Le ministre de la Santé a justifié, lundi 21 décembre sur Europe 1, la suspension des déplacements avec le Royaume-Uni, après la découverte d'une nouvelle souche du coronavirus"Il y a un principe de précaution qui s'applique" face à "l'identification d'un variant du virus", a estimé Olivier Véran. "C'est le même virus, mais dont le code génétique a été un peu chamboulé", "ce qui arrive assez fréquemment", a-t-il ajouté.

Le porte-parole du gouvernement a lui aussi justifié, lundi matin, la suspension des liaisons avec le Royaume-Uni durant 48 heures. "Nous avons dû prendre une décision difficile, mais qui s'imposait au regard de la circulation de cette variante du Covid-19, a expliqué Gabriel Attal sur RTL. On doit avoir une vigilance et une précaution absolue dès lors qu'une mutation est présentée comme étant plus contagieuse."

"On est dans un risque théorique"

"[Cette] variation du virus a été identifiée dans une zone du territoire anglais où on assiste par ailleurs à un départ épidémique plus important, a rapporté le ministre de la Santé.
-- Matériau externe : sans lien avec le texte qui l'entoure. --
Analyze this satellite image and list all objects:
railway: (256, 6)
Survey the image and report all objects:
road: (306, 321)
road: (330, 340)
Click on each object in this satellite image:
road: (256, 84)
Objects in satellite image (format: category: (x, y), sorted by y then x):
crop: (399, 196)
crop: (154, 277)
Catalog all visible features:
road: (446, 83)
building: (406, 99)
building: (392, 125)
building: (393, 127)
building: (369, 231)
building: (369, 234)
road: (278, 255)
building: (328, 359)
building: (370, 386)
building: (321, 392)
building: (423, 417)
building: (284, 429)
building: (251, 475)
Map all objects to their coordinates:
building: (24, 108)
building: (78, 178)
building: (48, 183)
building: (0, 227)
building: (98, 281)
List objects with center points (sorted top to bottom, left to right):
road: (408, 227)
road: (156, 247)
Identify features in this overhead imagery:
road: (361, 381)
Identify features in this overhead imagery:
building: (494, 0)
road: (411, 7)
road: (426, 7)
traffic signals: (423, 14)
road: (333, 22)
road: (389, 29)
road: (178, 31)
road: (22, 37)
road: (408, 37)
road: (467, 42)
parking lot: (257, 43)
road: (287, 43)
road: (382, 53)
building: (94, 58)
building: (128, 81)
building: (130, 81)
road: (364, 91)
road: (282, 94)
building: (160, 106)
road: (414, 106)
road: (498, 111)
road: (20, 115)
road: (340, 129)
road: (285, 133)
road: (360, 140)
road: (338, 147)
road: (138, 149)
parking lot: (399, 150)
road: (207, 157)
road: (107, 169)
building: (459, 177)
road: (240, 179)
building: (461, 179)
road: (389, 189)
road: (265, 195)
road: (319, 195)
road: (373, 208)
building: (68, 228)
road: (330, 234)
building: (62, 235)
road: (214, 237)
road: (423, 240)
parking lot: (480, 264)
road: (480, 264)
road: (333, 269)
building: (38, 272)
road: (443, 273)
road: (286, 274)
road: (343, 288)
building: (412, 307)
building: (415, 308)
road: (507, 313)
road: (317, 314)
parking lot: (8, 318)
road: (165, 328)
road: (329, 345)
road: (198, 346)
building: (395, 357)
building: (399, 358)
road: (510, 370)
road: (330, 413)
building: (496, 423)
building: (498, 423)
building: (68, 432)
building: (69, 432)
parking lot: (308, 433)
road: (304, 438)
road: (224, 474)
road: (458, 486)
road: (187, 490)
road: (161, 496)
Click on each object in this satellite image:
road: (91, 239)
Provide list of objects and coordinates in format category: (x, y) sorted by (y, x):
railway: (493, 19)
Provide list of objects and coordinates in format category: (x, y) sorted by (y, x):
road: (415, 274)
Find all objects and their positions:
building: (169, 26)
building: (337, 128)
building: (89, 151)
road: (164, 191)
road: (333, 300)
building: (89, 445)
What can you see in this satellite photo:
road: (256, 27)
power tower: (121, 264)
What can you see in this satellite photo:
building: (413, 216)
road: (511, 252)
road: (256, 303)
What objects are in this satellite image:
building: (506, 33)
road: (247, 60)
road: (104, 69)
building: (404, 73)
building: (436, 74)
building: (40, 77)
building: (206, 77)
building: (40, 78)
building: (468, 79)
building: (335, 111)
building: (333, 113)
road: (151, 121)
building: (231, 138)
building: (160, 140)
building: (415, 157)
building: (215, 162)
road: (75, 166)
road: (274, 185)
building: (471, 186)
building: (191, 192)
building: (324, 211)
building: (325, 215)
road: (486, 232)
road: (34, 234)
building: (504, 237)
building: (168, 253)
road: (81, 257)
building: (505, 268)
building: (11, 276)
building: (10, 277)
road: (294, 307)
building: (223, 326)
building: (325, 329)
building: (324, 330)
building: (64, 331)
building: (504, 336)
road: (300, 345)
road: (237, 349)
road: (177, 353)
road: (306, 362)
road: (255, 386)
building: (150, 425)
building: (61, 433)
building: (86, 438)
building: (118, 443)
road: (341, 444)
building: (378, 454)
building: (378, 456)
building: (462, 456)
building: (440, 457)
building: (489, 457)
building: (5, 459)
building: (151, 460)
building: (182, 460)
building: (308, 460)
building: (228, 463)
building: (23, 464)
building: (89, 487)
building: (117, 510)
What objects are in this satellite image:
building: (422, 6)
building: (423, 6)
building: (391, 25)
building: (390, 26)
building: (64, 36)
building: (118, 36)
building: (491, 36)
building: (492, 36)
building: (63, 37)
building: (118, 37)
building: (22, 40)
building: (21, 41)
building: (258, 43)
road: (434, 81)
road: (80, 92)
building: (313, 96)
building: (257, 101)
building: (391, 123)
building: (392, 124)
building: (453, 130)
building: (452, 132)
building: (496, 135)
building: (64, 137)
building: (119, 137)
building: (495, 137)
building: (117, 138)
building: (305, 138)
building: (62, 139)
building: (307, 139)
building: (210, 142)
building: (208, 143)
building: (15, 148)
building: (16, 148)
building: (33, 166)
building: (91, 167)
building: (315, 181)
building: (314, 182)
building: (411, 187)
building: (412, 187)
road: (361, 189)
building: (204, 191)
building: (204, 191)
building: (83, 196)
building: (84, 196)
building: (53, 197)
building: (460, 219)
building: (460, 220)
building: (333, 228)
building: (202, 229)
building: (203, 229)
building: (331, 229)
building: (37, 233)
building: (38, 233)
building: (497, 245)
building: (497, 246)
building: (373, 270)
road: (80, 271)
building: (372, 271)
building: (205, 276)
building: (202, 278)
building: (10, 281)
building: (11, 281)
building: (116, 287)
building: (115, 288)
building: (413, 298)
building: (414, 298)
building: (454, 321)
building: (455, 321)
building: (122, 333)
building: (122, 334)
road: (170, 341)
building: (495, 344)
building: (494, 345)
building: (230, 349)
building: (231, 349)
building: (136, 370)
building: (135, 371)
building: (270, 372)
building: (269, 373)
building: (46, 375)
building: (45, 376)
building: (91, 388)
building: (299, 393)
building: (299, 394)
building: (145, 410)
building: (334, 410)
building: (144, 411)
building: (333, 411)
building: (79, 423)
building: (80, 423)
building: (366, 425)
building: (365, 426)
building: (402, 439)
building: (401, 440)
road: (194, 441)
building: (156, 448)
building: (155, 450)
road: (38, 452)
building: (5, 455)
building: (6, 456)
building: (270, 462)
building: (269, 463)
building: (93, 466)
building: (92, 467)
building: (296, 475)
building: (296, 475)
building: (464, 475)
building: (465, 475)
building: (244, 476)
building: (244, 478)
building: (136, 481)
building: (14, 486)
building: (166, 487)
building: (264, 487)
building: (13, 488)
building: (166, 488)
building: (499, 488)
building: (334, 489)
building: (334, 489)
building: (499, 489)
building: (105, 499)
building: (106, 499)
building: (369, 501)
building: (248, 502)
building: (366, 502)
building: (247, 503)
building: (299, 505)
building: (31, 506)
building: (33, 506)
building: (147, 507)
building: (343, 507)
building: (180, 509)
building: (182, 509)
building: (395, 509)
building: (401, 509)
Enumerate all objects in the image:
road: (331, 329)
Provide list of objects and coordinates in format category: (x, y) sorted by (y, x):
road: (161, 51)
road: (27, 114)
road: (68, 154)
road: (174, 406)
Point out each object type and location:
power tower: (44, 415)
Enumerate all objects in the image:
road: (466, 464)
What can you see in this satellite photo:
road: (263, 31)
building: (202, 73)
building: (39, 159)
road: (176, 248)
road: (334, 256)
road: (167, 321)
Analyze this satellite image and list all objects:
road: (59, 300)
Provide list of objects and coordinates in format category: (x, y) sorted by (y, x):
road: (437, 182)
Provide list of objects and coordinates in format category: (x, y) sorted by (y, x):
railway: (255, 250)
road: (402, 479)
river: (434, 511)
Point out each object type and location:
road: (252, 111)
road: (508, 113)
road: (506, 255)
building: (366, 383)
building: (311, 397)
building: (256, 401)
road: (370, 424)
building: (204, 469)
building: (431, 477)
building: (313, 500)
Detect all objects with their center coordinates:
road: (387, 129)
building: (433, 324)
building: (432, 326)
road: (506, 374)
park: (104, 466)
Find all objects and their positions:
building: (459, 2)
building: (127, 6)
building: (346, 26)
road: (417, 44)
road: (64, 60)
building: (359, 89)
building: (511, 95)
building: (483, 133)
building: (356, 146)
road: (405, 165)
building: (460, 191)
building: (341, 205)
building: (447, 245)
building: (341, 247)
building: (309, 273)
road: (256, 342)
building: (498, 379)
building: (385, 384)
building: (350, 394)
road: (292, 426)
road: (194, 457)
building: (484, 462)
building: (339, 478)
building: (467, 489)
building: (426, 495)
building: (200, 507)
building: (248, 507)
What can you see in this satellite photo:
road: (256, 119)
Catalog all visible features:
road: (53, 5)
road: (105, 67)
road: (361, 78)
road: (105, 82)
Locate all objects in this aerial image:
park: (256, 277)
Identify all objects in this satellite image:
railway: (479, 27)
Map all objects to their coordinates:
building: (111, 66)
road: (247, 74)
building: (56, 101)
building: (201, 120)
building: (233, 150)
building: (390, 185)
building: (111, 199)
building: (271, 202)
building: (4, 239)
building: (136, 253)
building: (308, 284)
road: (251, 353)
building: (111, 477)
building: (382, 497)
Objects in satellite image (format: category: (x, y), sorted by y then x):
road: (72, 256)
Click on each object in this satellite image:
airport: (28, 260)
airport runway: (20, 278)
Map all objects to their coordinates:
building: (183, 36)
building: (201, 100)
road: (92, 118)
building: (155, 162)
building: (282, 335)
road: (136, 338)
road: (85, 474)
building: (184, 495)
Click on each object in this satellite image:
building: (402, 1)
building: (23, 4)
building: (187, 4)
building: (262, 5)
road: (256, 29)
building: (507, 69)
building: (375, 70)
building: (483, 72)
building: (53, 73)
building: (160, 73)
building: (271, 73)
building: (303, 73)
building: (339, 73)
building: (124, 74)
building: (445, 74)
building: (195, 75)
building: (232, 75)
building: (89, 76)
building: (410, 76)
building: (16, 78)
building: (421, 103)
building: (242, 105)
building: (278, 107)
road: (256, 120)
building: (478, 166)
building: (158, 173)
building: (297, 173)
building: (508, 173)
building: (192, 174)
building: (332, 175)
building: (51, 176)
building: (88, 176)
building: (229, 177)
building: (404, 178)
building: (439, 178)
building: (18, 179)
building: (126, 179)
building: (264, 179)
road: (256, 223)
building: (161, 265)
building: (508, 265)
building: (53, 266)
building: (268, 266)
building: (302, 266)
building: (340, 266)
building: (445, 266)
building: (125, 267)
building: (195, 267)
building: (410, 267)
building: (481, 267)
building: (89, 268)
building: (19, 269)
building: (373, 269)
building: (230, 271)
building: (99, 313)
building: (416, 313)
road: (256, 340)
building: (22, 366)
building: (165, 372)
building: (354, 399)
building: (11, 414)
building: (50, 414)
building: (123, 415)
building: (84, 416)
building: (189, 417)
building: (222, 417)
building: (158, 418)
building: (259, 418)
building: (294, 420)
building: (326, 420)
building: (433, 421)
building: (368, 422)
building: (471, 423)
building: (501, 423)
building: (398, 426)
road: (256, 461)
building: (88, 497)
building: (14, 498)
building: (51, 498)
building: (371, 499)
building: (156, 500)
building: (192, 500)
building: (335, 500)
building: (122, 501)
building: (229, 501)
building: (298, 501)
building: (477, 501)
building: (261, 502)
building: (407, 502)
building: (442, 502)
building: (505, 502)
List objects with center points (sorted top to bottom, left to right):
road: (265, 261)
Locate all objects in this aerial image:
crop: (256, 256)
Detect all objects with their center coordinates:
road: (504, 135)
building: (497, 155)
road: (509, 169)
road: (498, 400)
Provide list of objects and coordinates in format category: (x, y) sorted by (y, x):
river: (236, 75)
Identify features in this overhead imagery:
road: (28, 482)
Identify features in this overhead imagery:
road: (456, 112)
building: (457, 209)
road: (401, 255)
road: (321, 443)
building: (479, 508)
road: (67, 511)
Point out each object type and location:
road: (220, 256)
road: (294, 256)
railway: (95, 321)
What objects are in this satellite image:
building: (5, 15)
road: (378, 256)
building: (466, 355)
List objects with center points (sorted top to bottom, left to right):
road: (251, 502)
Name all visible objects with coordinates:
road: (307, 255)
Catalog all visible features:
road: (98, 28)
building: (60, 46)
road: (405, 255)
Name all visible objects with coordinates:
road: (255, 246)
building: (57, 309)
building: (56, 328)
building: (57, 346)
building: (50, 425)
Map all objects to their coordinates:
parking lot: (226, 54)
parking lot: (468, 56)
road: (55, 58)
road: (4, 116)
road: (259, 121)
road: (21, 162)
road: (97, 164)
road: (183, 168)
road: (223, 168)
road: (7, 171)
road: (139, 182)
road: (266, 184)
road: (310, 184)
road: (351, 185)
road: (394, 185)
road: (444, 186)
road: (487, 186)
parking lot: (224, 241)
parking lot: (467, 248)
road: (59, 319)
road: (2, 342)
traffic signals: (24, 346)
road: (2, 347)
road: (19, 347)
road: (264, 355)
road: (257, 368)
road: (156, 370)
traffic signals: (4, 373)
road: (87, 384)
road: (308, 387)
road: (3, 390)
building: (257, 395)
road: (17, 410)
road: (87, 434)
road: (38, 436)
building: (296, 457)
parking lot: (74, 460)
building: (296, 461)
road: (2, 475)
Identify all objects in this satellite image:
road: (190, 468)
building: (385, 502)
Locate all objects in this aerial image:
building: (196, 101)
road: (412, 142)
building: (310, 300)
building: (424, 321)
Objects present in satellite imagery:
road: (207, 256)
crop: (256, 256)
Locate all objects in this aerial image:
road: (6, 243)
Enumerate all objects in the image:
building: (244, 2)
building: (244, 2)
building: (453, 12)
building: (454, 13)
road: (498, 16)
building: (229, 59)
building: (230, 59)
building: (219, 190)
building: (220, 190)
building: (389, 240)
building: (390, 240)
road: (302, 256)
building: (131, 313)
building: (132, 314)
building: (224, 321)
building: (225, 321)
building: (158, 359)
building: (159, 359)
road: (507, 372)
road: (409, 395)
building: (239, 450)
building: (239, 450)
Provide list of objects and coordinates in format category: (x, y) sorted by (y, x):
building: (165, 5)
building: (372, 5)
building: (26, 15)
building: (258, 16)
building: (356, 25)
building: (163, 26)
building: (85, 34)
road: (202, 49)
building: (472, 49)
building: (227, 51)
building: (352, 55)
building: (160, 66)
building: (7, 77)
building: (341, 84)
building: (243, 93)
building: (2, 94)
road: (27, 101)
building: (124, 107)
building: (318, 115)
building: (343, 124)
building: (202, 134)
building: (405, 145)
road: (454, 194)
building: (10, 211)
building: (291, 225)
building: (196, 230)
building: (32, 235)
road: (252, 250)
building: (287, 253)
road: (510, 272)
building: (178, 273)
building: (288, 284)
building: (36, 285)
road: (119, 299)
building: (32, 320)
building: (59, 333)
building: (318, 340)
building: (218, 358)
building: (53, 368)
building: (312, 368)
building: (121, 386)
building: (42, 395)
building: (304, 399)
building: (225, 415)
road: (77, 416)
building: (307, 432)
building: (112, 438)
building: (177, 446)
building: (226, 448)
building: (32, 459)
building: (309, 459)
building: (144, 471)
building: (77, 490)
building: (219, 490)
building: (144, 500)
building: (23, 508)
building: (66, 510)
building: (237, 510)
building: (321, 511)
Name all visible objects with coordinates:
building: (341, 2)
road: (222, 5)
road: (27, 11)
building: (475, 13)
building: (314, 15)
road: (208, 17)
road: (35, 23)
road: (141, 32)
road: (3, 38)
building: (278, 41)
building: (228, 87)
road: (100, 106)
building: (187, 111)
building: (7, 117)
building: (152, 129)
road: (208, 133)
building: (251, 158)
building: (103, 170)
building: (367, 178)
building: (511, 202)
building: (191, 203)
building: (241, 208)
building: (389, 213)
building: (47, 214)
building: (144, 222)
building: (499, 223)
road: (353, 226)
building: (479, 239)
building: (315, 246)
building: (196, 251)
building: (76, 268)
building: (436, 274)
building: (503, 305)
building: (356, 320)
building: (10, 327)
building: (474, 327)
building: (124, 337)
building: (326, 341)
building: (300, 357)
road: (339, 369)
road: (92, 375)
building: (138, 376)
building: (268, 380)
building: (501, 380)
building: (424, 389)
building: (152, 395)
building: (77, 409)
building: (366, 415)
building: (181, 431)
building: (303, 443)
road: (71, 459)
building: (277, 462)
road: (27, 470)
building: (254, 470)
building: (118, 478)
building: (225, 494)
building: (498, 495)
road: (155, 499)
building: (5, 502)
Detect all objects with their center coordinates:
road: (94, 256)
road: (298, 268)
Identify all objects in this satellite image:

Les scientifiques anglais se demandent si ce nouveau variant pourrait être plus contagieux que les autres, ils n'en ont pas de preuve, mais vous comprenez qu'on prenne toutes les décisions nécessaires."

"On est dans un risque théorique, a insisté Olivier Véran. A priori, le [test] PCR reste tout aussi performant pour diagnostiquer ce variant du virus et les anticorps développés par les deux principaux vaccins qui arrivent ne ciblent pas cette zone mutée du virus. Donc, a priori, il n'y a pas de raison de penser que les vaccins seraient moins efficaces, ce sont quand même des bonnes nouvelles." "Il est possible que [cette nouvelle souche du virus] circule en France", admet toutefois le ministre, rappelant qu'"il a été identifié une fois en Italie". "Nous le saurons, nous lançons des études génotypiques", a-t-il garanti.